[Excerpts from a dataset]
——————————

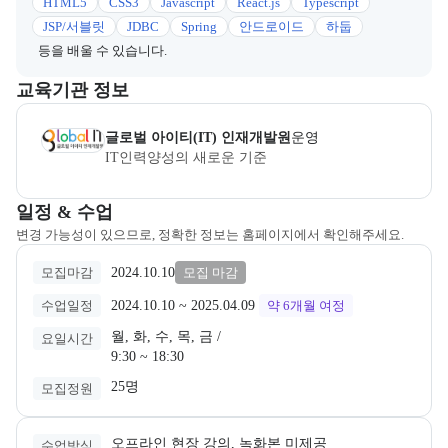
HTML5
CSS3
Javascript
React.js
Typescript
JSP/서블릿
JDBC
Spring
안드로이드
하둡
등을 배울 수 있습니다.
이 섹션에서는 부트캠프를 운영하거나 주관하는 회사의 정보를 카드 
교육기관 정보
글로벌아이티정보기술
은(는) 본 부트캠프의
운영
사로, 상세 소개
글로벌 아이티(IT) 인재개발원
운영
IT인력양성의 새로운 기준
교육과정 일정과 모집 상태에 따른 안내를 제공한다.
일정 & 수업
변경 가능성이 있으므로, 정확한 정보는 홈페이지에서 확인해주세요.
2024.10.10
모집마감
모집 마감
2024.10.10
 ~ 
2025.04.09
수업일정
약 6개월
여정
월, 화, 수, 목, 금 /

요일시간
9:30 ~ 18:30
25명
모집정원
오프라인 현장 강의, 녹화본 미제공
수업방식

——————————

Set down every line of the entries above again, exactly as written, but not the pictures.

HTML5
CSS3
Javascript
React.js
Typescript
JSP/서블릿
JDBC
Spring
안드로이드
하둡
등을 배울 수 있습니다.
이 섹션에서는 부트캠프를 운영하거나 주관하는 회사의 정보를 카드 
교육기관 정보
글로벌아이티정보기술
은(는) 본 부트캠프의
운영
사로, 상세 소개
글로벌 아이티(IT) 인재개발원
운영
IT인력양성의 새로운 기준
교육과정 일정과 모집 상태에 따른 안내를 제공한다.
일정 & 수업
변경 가능성이 있으므로, 정확한 정보는 홈페이지에서 확인해주세요.
2024.10.10
모집마감
모집 마감
2024.10.10
 ~ 
2025.04.09
수업일정
약 6개월
여정
월, 화, 수, 목, 금 /

요일시간
9:30 ~ 18:30
25명
모집정원
오프라인 현장 강의, 녹화본 미제공
수업방식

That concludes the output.